Using data from the first 400 cases entered in prospective registry-style audit database of patients undergoing macular hole repair in Australia, Alex Hunyor, MD, and colleagues determined that no posturing was noninferior to face-down posturing with regard to outcomes.
Noninferiority was qualified as “not less than 90% hole closure rate,” assuming a standard hole closure rate of 95%. In this macular hole project, 48 surgeons participated, using a variety of positioning protocols.
“One of the big areas of missing data at the moment is hole size, particularly early in the series, when we asked only for stage of the hole and an OCT,” Hunyor said at the American Society of Retina Specialists annual meeting. However, only cases with complete data were included in the presentation.

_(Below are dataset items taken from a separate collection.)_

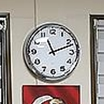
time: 11:11
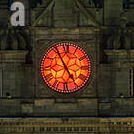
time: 4:55
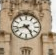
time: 4:42
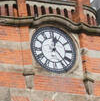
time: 12:23
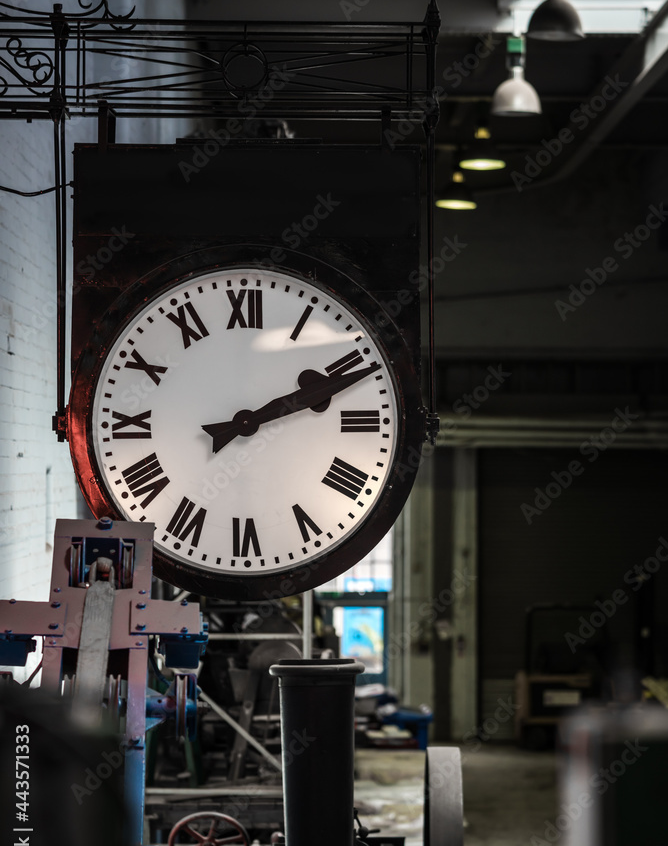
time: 2:11
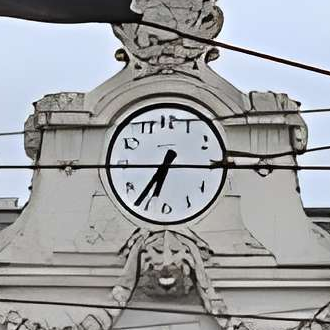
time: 6:36
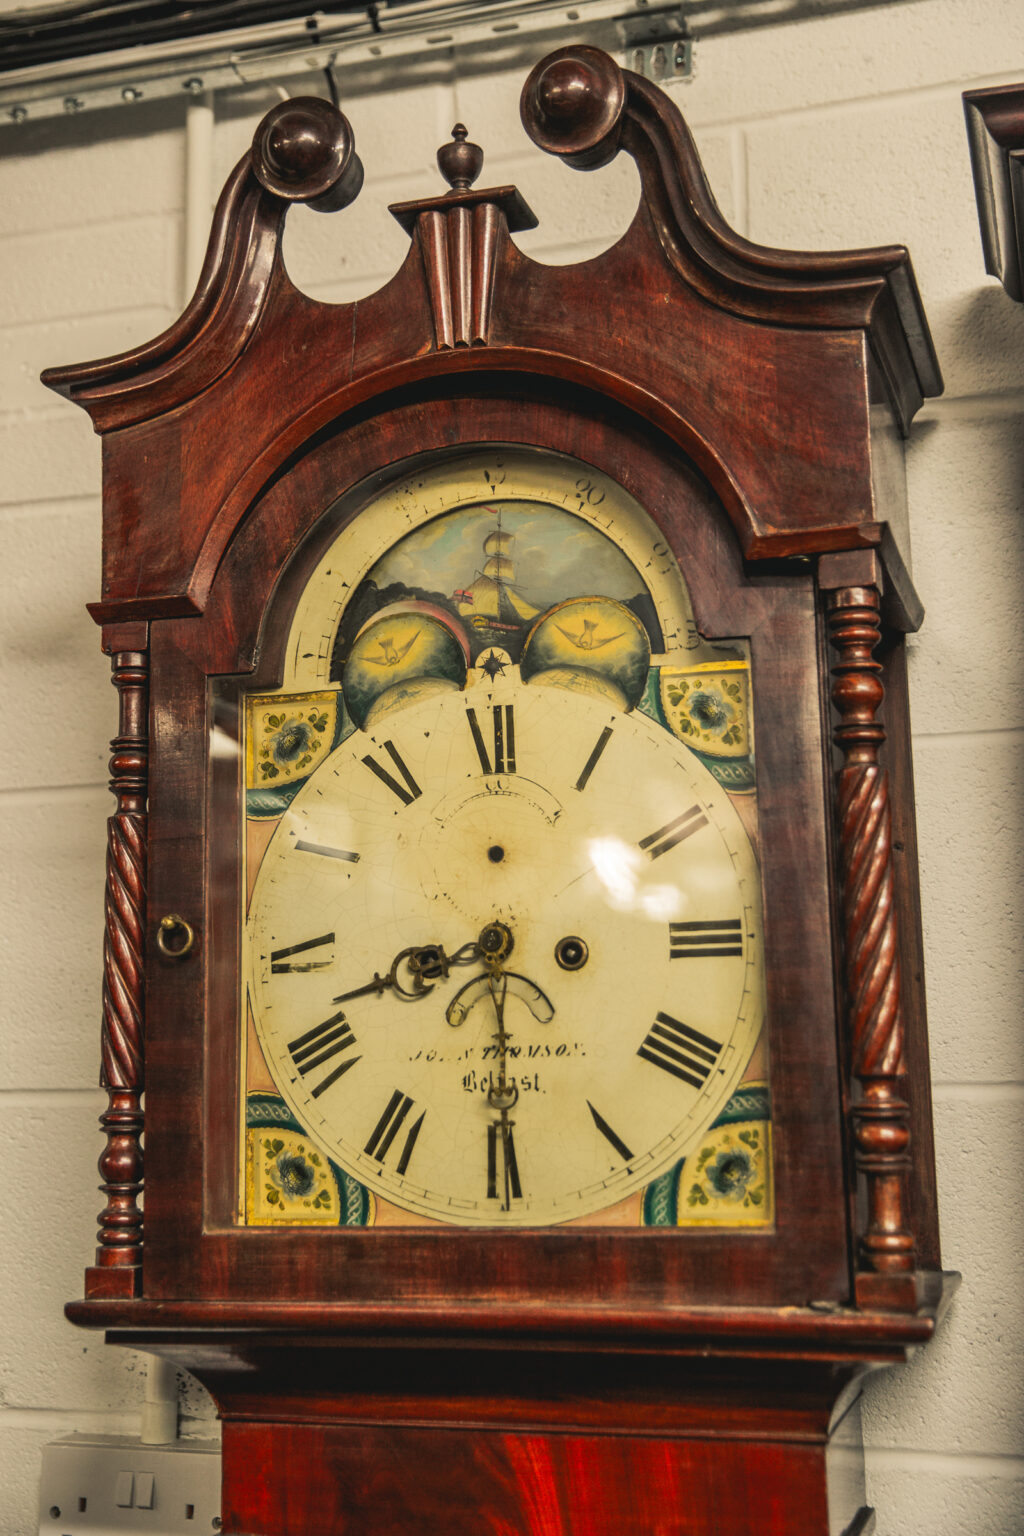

Hole closure data are now available on 1,820 patients, that is, 90% of the intended population of 2,020 patients in the registry. Overall, 80% of cases were performed with some variation of face-down posturing, but so far in 2014, that percentage is only 60%. Primary hole closure has been achieved in 95% of patients, Hunyor said, regardless of positioning.
“In terms of factors for success, there’s not really any great surprise here,” Hunyor said. “The holes with longer duration and larger size holes, as has been found in other studies, negatively correlated with success, whereas ILM peeling was strongly positively correlated with success.”
Disclosure: Hunyor has no relevant financial disclosures.